手術を受ければ助かる、と言われるような場面があったとしても私は迷わず死を選びます。

それほどまでに、今の私にとって死というのは魅力的なものに見えてしまうのです。


ですが、貴方を追って自殺するということだけは必ずしないと約束します。

そのために私はこの遺書を貴方への最後の手紙とし、生と死の間にハッキリとした境界を設けようと思います。


生まれ変わっても一緒にとか、天国で会えるとか、そういった話は確かに私にとっての救いでした。

ですが、そのような希望にばかりすがっていては、いつか自分を見失ってしまうのではないかとも思うのです。

だから私は、貴方はもうこの世にはいない存在で、いくら言葉をかけても決して届かないのだということを認めることにしました。

貴方は私のことを空の上で暖かく見守っているということもなく、墓前に行けば話を聞いてくれるわけでもない。

現実の貴方は命を失った後、奇麗に顔を整えられた後、棺桶に入れられ、知り合いの皆さんに見送られながら燃やされたのですから。

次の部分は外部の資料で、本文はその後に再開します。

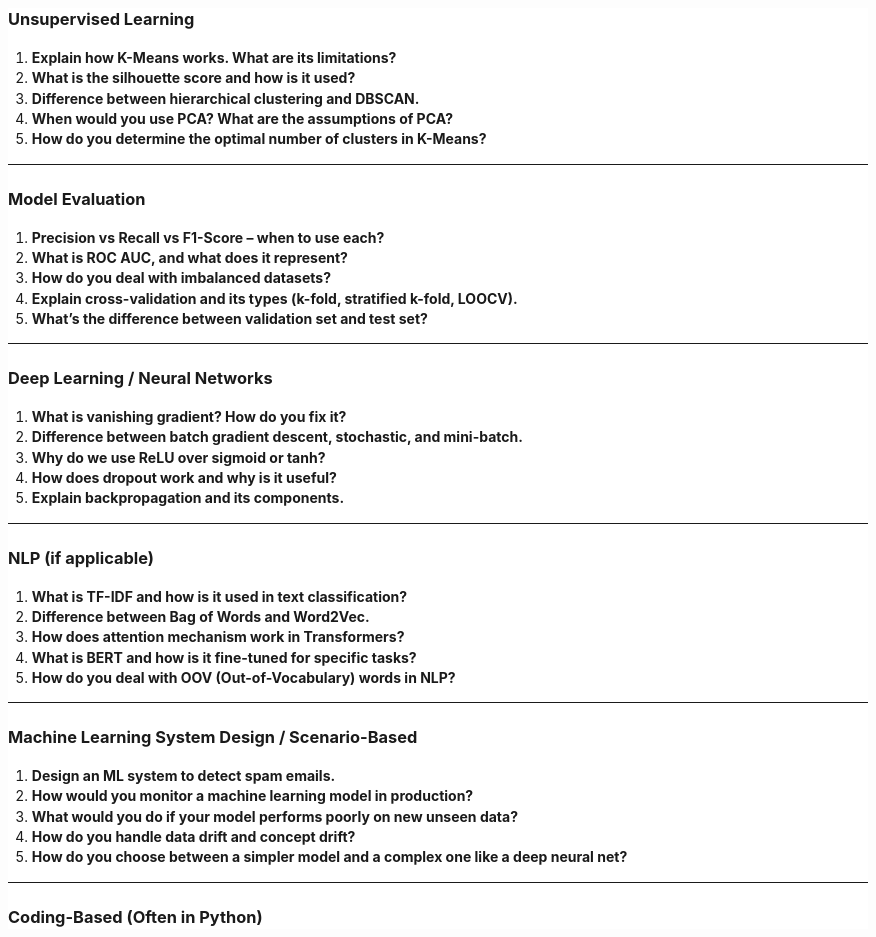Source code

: 
### **Unsupervised Learning**

1. **Explain how K-Means works. What are its limitations?**
2. **What is the silhouette score and how is it used?**
3. **Difference between hierarchical clustering and DBSCAN.**
4. **When would you use PCA? What are the assumptions of PCA?**
5. **How do you determine the optimal number of clusters in K-Means?**

---

### **Model Evaluation**

1. **Precision vs Recall vs F1-Score – when to use each?**
2. **What is ROC AUC, and what does it represent?**
3. **How do you deal with imbalanced datasets?**
4. **Explain cross-validation and its types (k-fold, stratified k-fold, LOOCV).**
5. **What’s the difference between validation set and test set?**

---

### **Deep Learning / Neural Networks**

1. **What is vanishing gradient? How do you fix it?**
2. **Difference between batch gradient descent, stochastic, and mini-batch.**
3. **Why do we use ReLU over sigmoid or tanh?**
4. **How does dropout work and why is it useful?**
5. **Explain backpropagation and its components.**

---

### **NLP (if applicable)**

1. **What is TF-IDF and how is it used in text classification?**
2. **Difference between Bag of Words and Word2Vec.**
3. **How does attention mechanism work in Transformers?**
4. **What is BERT and how is it fine-tuned for specific tasks?**
5. **How do you deal with OOV (Out-of-Vocabulary) words in NLP?**

---

### **Machine Learning System Design / Scenario-Based**

1. **Design an ML system to detect spam emails.**
2. **How would you monitor a machine learning model in production?**
3. **What would you do if your model performs poorly on new unseen data?**
4. **How do you handle data drift and concept drift?**
5. **How do you choose between a simpler model and a complex one like a deep neural net?**

---

### **Coding-Based (Often in Python)**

私が最後に聞いた現実の貴方の声は、何と言っているのかもわからないか細い声だけで、私が最後に貴方に触れたのは棺桶の中で冷たくなった手を握った時なのですから。


こうして手紙を書いていると、貴方のことが鮮明に蘇ります。

遺書を書いているこの時間は、貴方を失ってから唯一心が癒される瞬間でした。

悲しい気持ちもあるけれど、それ以上に幸せな思い出もたくさんありますからね。


私がこの世からいなくなる時、何かを言い残したいと思える人はもうこの世にいません。

だから、貴方へ向けたこの手紙を持って、私の最後の遺書とさせてください。

生と死を分けるといっておきながら、死者へ手紙を書くのは矛盾しているかもしれませんが、どうか曖昧な私を許してください。

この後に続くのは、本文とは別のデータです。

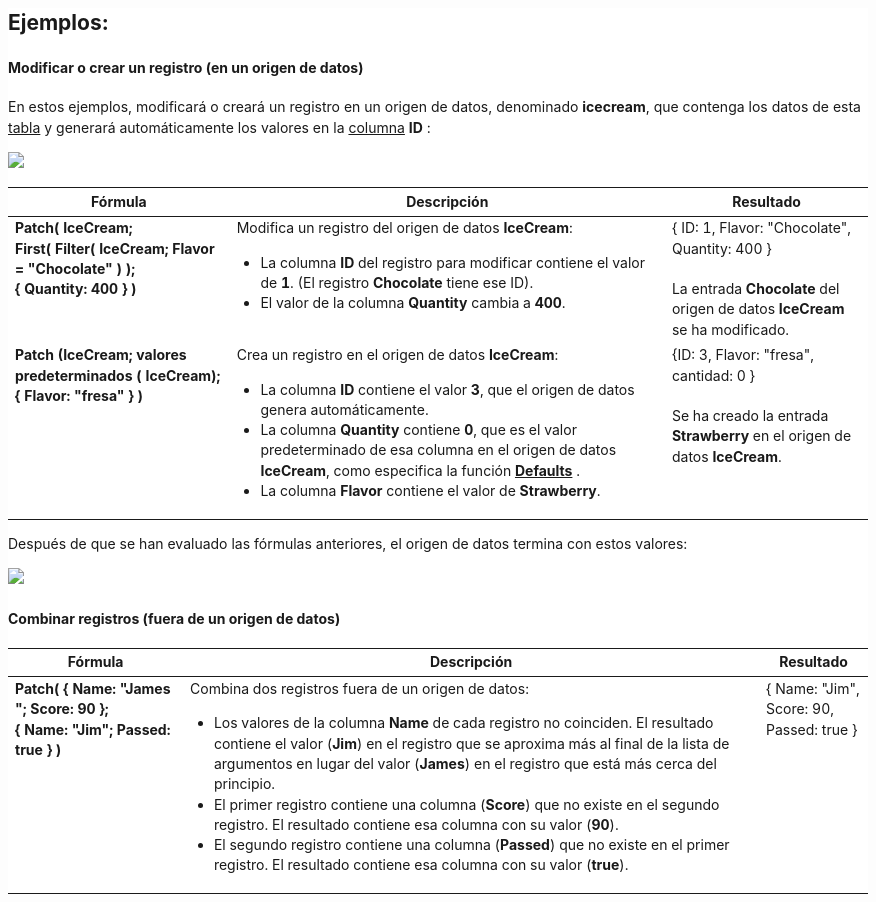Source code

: ## <a name="examples"></a>Ejemplos:
#### <a name="modify-or-create-a-record-in-a-data-source"></a>Modificar o crear un registro (en un origen de datos)
En estos ejemplos, modificará o creará un registro en un origen de datos, denominado **icecream**, que contenga los datos de esta [tabla](../working-with-tables.md) y generará automáticamente los valores en la [columna](../working-with-tables.md#columns) **ID** :

![](media/function-patch/icecream.png)

| Fórmula | Descripción | Resultado |
| --- | --- | --- |
| **Patch(&nbsp;IceCream;<br>First( Filter( IceCream; Flavor = "Chocolate" ) ); {&nbsp;Quantity:&nbsp;400&nbsp;} )** |Modifica un registro del origen de datos **IceCream**:<ul><li> La columna **ID** del registro para modificar contiene el valor de **1**. (El registro **Chocolate** tiene ese ID).</li><li>El valor de la columna **Quantity** cambia a **400**. |{&nbsp;ID:&nbsp;1, Flavor:&nbsp;"Chocolate", Quantity:&nbsp;400 }<br><br>La entrada **Chocolate** del origen de datos **IceCream** se ha modificado. |
| **Patch (IceCream; valores predeterminados (&nbsp;IceCream); {&nbsp;Flavor:&nbsp;"fresa"&nbsp;}&nbsp;)** |Crea un registro en el origen de datos **IceCream**:<ul><li>La columna **ID** contiene el valor **3**, que el origen de datos genera automáticamente.</li><li>La columna **Quantity** contiene **0**, que es el valor predeterminado de esa columna en el origen de datos **IceCream**, como especifica la función **[Defaults](function-defaults.md)** .<li>La columna **Flavor** contiene el valor de **Strawberry**.</li> |{ID:&nbsp;3, Flavor:&nbsp;"fresa", cantidad:&nbsp;0&nbsp;}<br><br>Se ha creado la entrada **Strawberry** en el origen de datos **IceCream**. |

Después de que se han evaluado las fórmulas anteriores, el origen de datos termina con estos valores:

![](media/function-patch/icecream-after.png)

#### <a name="merge-records-outside-of-a-data-source"></a>Combinar registros (fuera de un origen de datos)

| Fórmula | Descripción | Resultado |
| --- | --- | --- |
| **Patch(&nbsp;{&nbsp;Name:&nbsp;"James";&nbsp;Score:&nbsp;90&nbsp;}; {&nbsp;Name:&nbsp;"Jim";&nbsp;Passed:&nbsp;true&nbsp;} )** |Combina dos registros fuera de un origen de datos:<br><ul><li>Los valores de la columna **Name** de cada registro no coinciden. El resultado contiene el valor (**Jim**) en el registro que se aproxima más al final de la lista de argumentos en lugar del valor (**James**) en el registro que está más cerca del principio.</li><li>El primer registro contiene una columna (**Score**) que no existe en el segundo registro. El resultado contiene esa columna con su valor (**90**).</li><li>El segundo registro contiene una columna (**Passed**) que no existe en el primer registro. El resultado contiene esa columna con su valor (**true**). |{&nbsp;Name:&nbsp;"Jim", Score:&nbsp;90, Passed:&nbsp;true&nbsp;} |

最後に、決して言葉が届かないと分かっていても、これが自己満足にしか過ぎないものだと分かっていても、貴方へ向けて言葉を贈ります。


私が家に帰ったとき、お帰りと言ってくれてありがとう。

朝起きた時、隣にいてくれてありがとう。

私が作ったご飯を食べてくれてありがとう。

私を傍に置いてくれて、本当にありがとう。


私は貴方と一緒にいられるだけで幸せでした。